The order issued on Wednesday requires Mr Trump to pay the full amount, which stems from his misrepresenting of his property values, in the coming weeks.

In a filing on Wednesday, Mr Trump’s lawyers said the “exorbitant and punitive amount of the judgment coupled with an unlawful and unconstitutional blanket prohibition on lending transactions would make it impossible to secure and post a complete bond”.

They also said a $100m bond coupled with Trump’s “vast” real estate properties and oversight by a court-designated monitor for the Trump Organization, should be sufficient to secure the full sum.

But their motion, which was opposed by Attorney General Letitia James, failed to convince appeals court Associate Justice Anil Singh.

But Judge Singh did agree to pause part of the judgement that prohibits Mr Trump and his sons from conducting business in the state, effectively leaving them at the head of the Trump Organization.

The penalty will keep accruing interest by at least $112,000 per day if he refuses to pay.

Ms James had asked the appeals court to deny Mr Trump’s request.

“There is no merit to defendants’ contention that a full bond or deposit is unnecessary because they are willing to post a partial undertaking of less than a quarter of the judgment amount,” the attorney general’s office said in a filing.

“Defendants all but concede that Mr Trump has insufficient liquid assets to satisfy the judgment: defendants would need ‘to raise capital’ to do so. These are precisely the circumstances for which a full bond or deposit is necessary.”

Last week, Ms James told ABC News: “If he does not have funds to pay off the judgment, then we will seek judgment enforcement mechanisms in court, and we will ask the judge to seize his assets.”

According to a Forbes estimate, Mr Trump is worth about $2.6bn. Though it is unclear how much cash he has on hand, he testified last year he has $400m in liquid assets.

In addition to paying penalties for business fraud, the ex-president was also ordered to pay $83m last month after losing a defamation case to E Jean Carroll, a woman he was found to have sexually abused.

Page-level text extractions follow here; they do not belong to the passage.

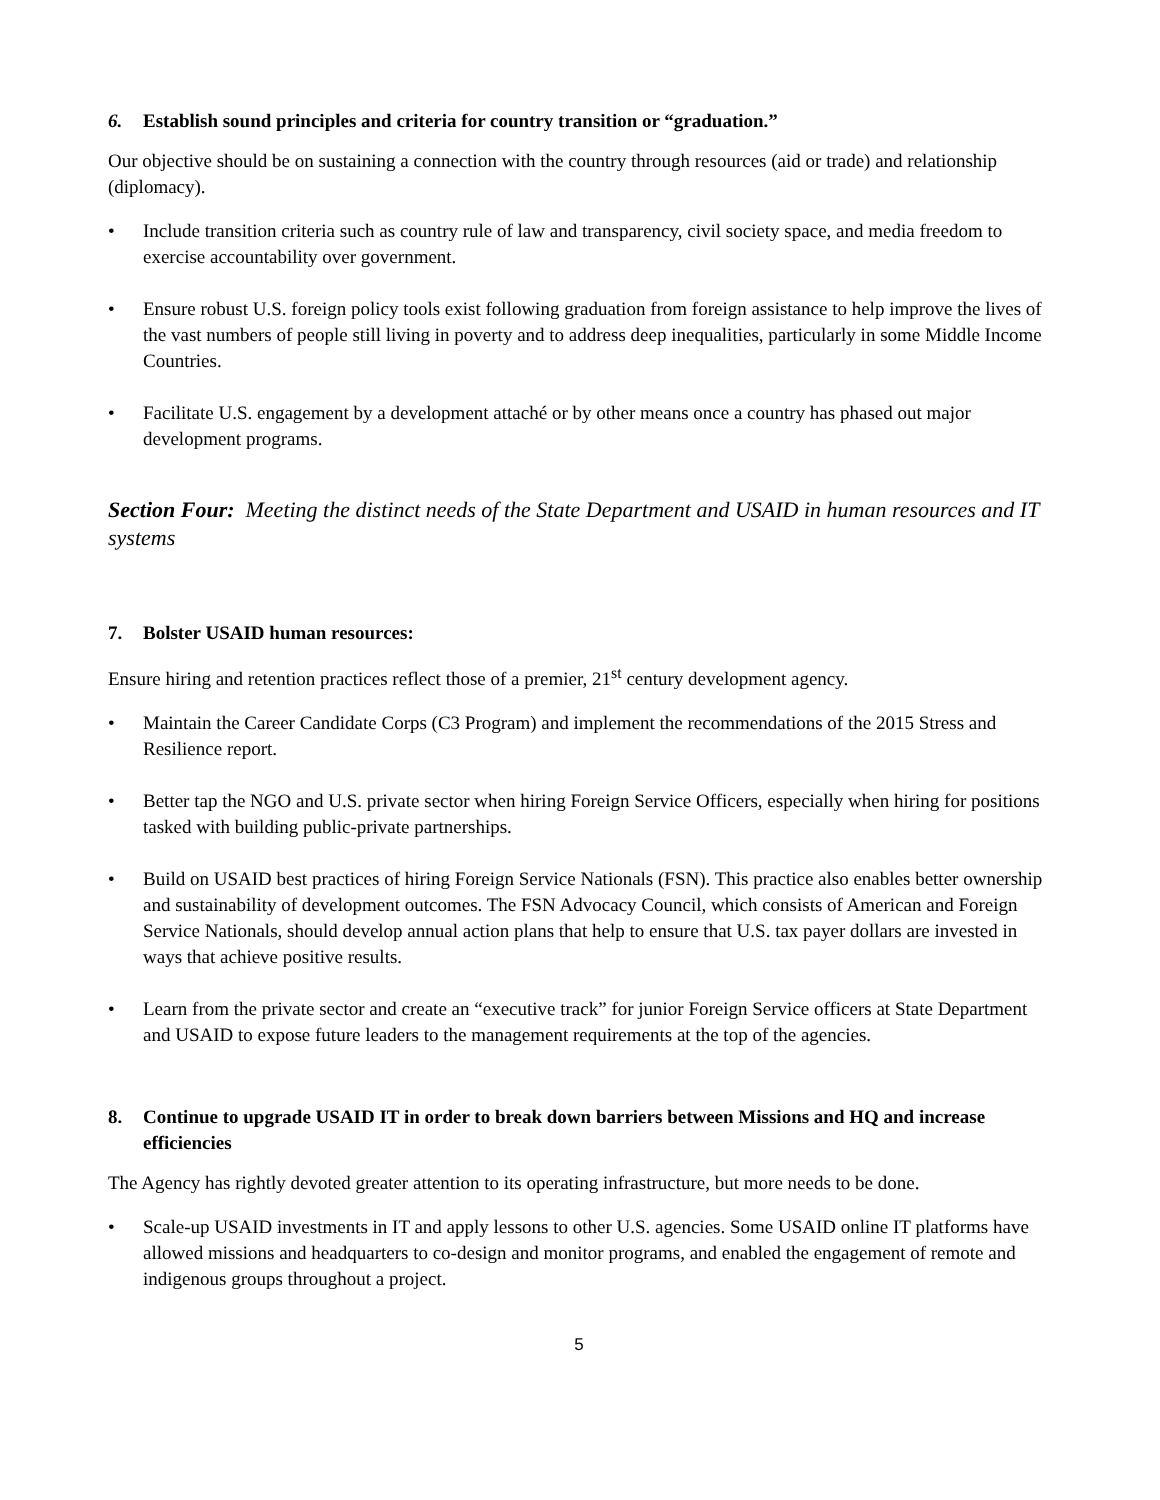6. Establish sound principles and criteria for country transition or “graduation.”
Our objective should be on sustaining a connection with the country through resources (aid or trade) and relationship (diplomacy).
• Include transition criteria such as country rule of law and transparency, civil society space, and media freedom to exercise accountability over government.
• Ensure robust U.S. foreign policy tools exist following graduation from foreign assistance to help improve the lives of the vast numbers of people still living in poverty and to address deep inequalities, particularly in some Middle Income Countries.
• Facilitate U.S. engagement by a development attaché or by other means once a country has phased out major development programs.
Section Four: Meeting the distinct needs of the State Department and USAID in human resources and IT systems
7. Bolster USAID human resources:
Ensure hiring and retention practices reflect those of a premier, 21<sup>st</sup> century development agency.
• Maintain the Career Candidate Corps (C3 Program) and implement the recommendations of the 2015 Stress and Resilience report.
• Better tap the NGO and U.S. private sector when hiring Foreign Service Officers, especially when hiring for positions tasked with building public-private partnerships.
• Build on USAID best practices of hiring Foreign Service Nationals (FSN). This practice also enables better ownership and sustainability of development outcomes. The FSN Advocacy Council, which consists of American and Foreign Service Nationals, should develop annual action plans that help to ensure that U.S. tax payer dollars are invested in ways that achieve positive results.
• Learn from the private sector and create an “executive track” for junior Foreign Service officers at State Department and USAID to expose future leaders to the management requirements at the top of the agencies.
8. Continue to upgrade USAID IT in order to break down barriers between Missions and HQ and increase efficiencies
The Agency has rightly devoted greater attention to its operating infrastructure, but more needs to be done.
• Scale-up USAID investments in IT and apply lessons to other U.S. agencies. Some USAID online IT platforms have allowed missions and headquarters to co-design and monitor programs, and enabled the engagement of remote and indigenous groups throughout a project.
5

Meanwhile, Judge Arthur Engoron, who issued the judgement that Mr Trump is seeking to overturn, was involved in a hazardous substances scare on Wednesday. Court staff opened an envelope containing a powdery substance addressed to him, officials say.

Preliminary testing “showed it was negative for hazardous substances”, Al Baker, a court spokesperson told the BBC. Judge Engoron did not have any exposure to the letter.